TASK: Copy out the material below word for word, omitting the pictures.

════════════════

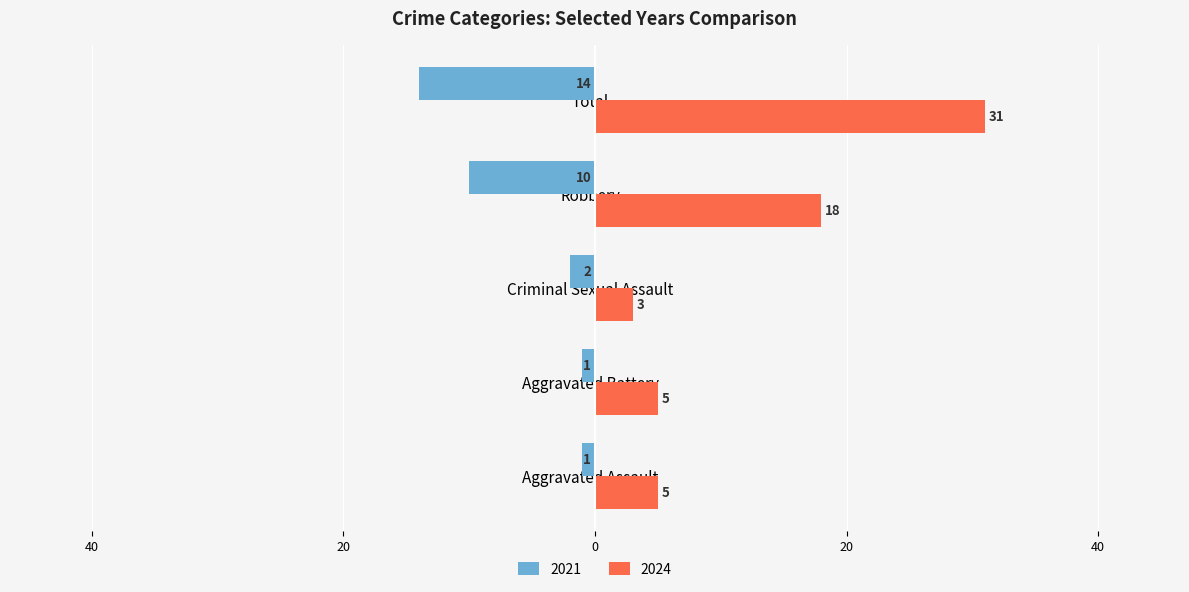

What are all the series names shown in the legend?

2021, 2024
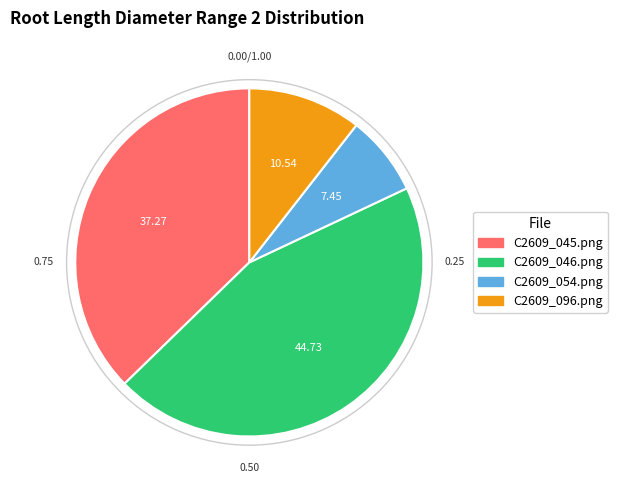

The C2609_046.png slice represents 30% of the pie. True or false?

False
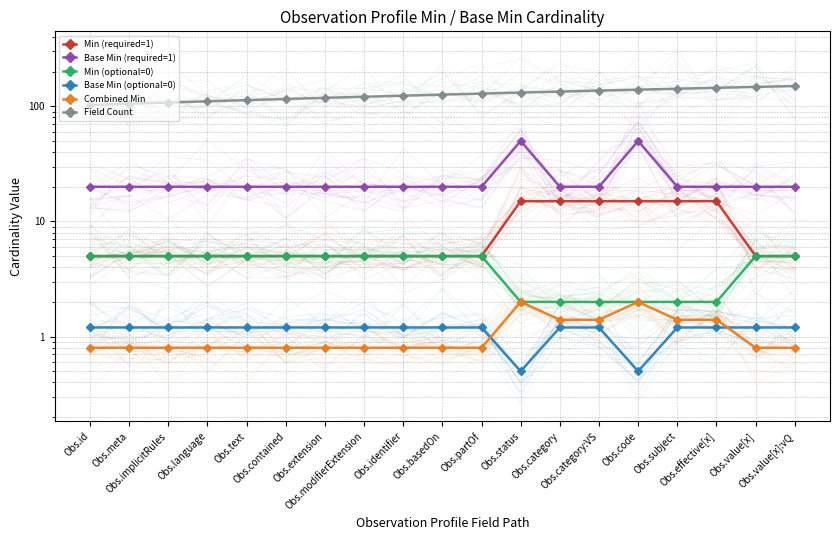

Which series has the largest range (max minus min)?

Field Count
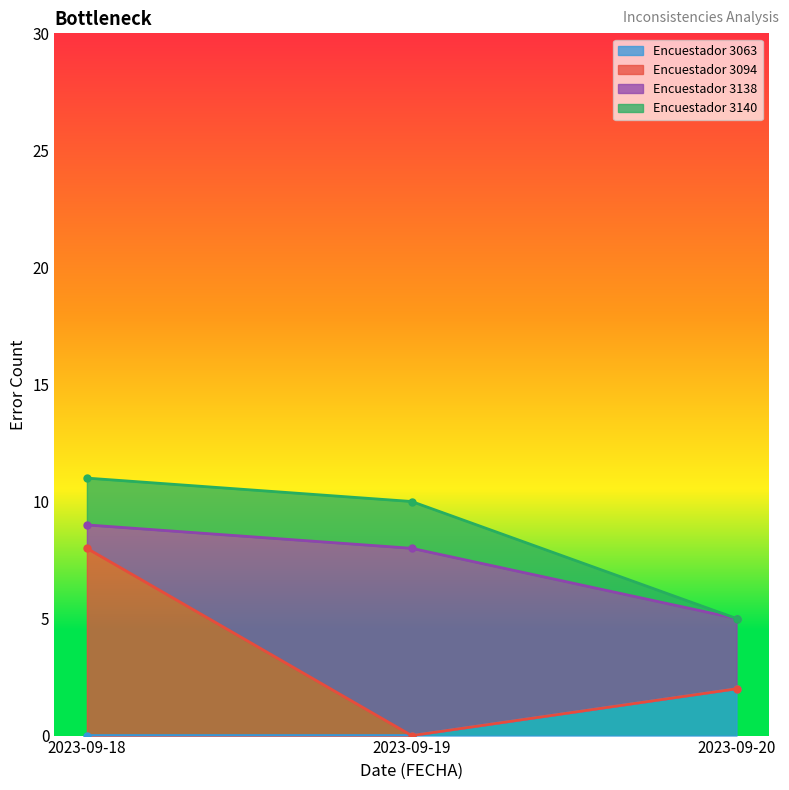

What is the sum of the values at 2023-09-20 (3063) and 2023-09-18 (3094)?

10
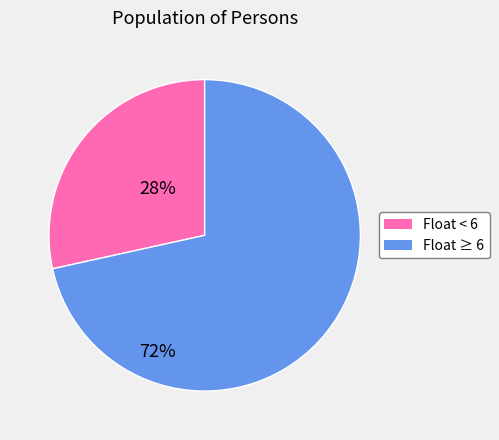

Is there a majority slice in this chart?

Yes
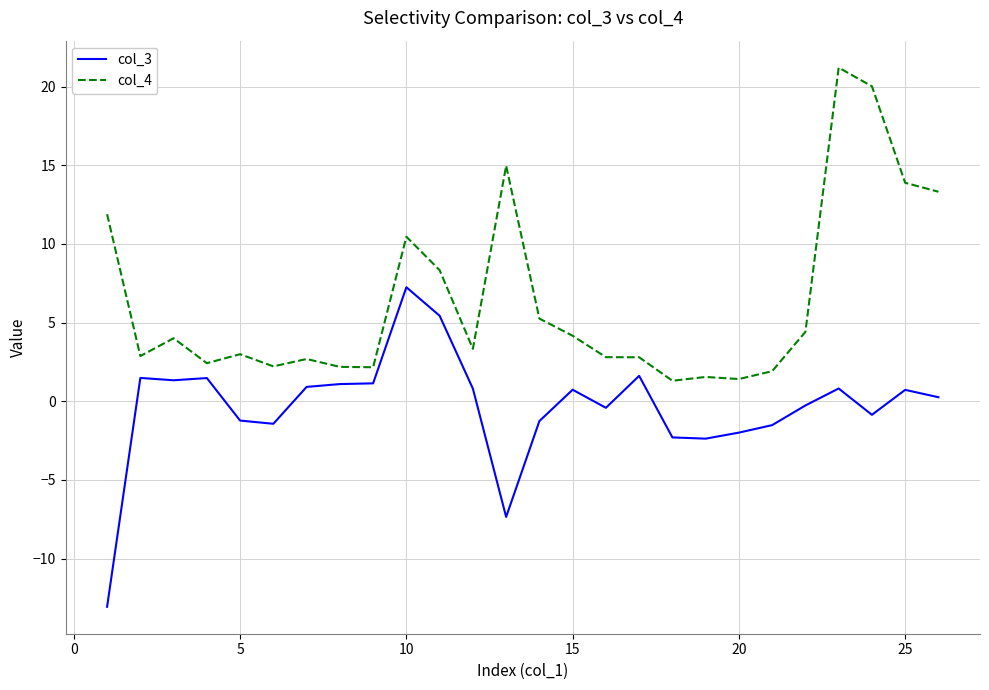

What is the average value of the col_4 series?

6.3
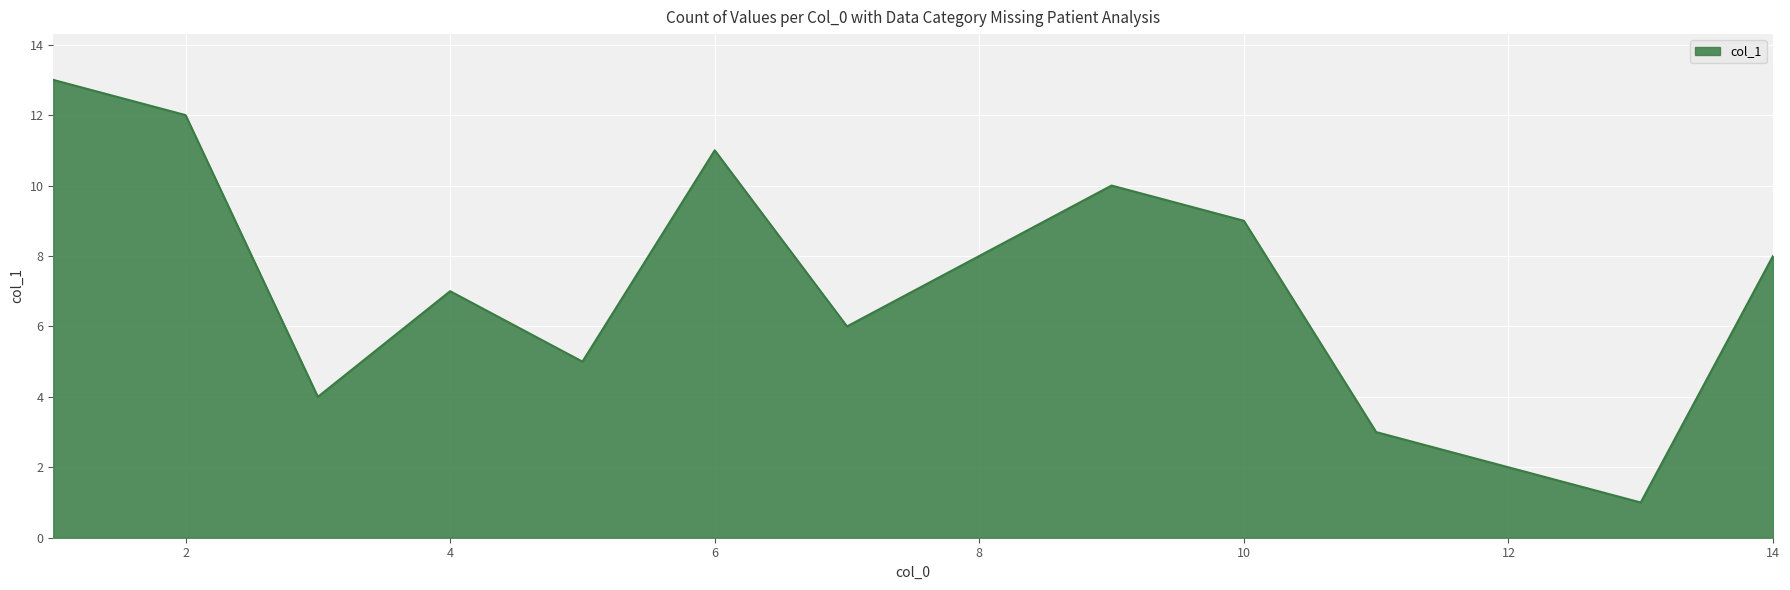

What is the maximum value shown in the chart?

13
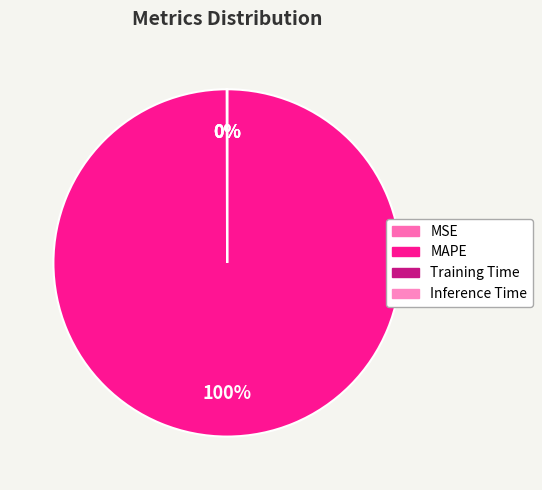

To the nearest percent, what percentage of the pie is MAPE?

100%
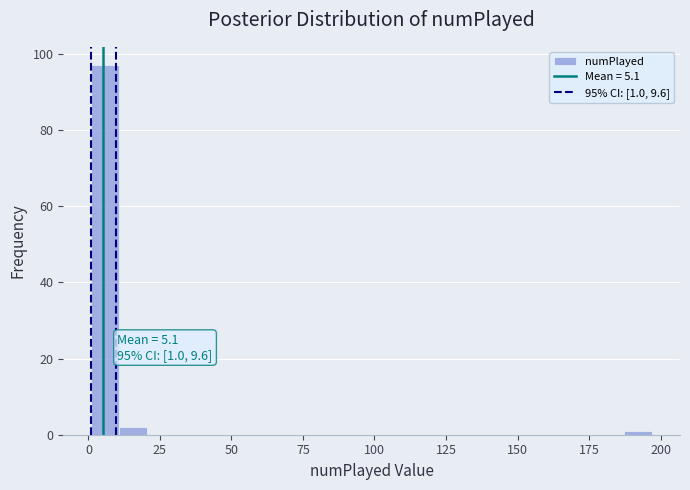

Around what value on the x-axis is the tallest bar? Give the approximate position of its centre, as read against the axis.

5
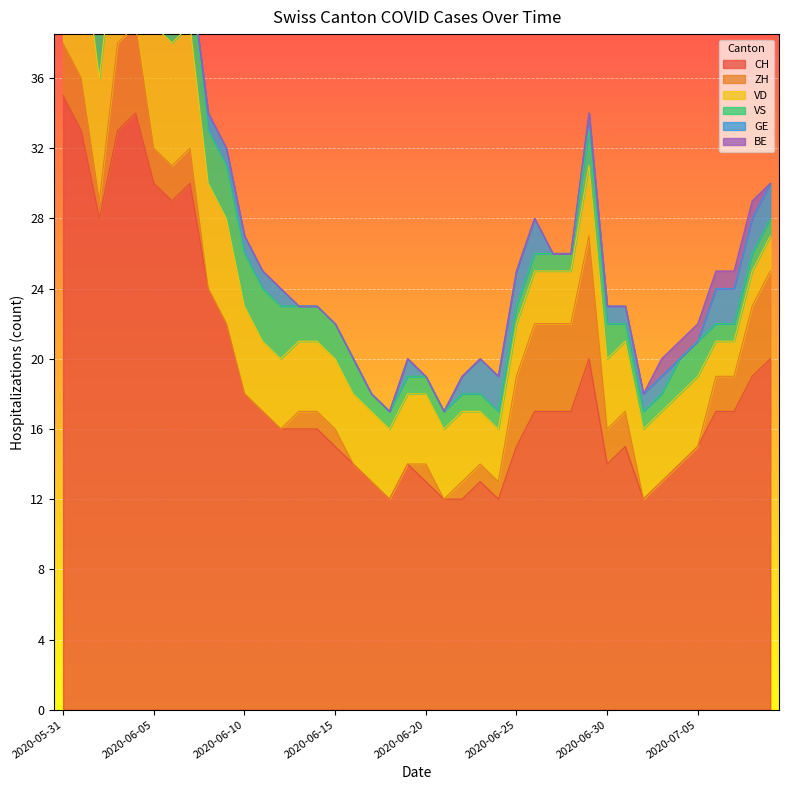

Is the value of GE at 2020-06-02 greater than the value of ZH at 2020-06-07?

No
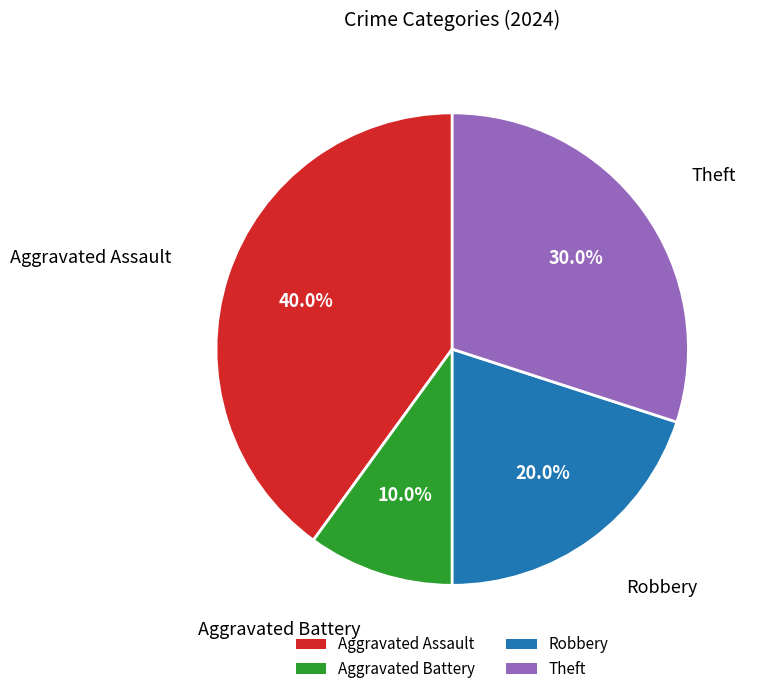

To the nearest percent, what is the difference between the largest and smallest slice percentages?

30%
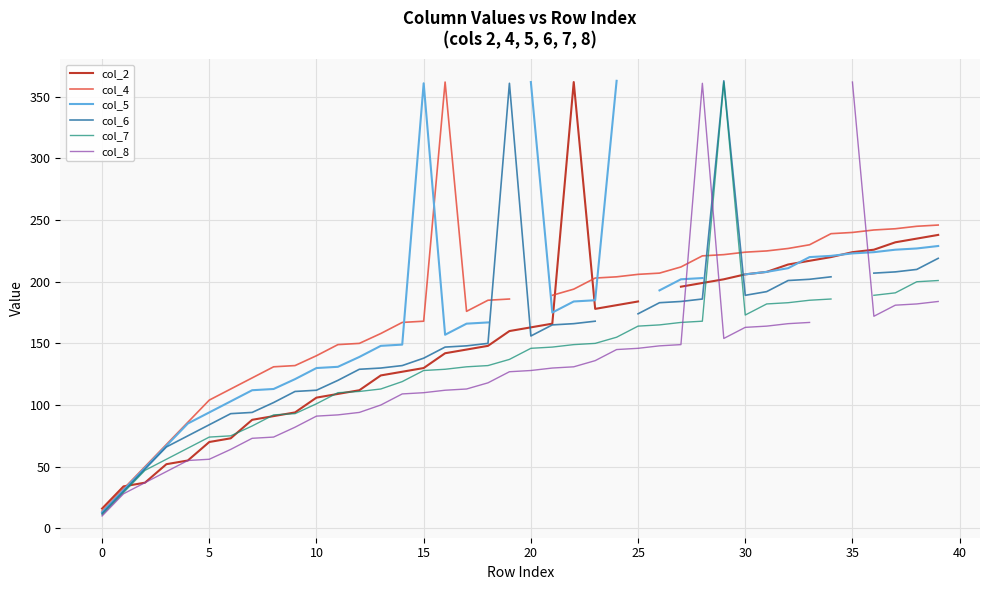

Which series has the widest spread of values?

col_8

════════════════

SOLUTION TO THE EXERCISE:
What are all the series names shown in the legend?

2021, 2024

The C2609_046.png slice represents 30% of the pie. True or false?

False

Which series has the largest range (max minus min)?

Field Count

What is the sum of the values at 2023-09-20 (3063) and 2023-09-18 (3094)?

10

Is there a majority slice in this chart?

Yes

What is the average value of the col_4 series?

6.3

What is the maximum value shown in the chart?

13

To the nearest percent, what percentage of the pie is MAPE?

100%

Around what value on the x-axis is the tallest bar? Give the approximate position of its centre, as read against the axis.

5

Is the value of GE at 2020-06-02 greater than the value of ZH at 2020-06-07?

No

To the nearest percent, what is the difference between the largest and smallest slice percentages?

30%

Which series has the widest spread of values?

col_8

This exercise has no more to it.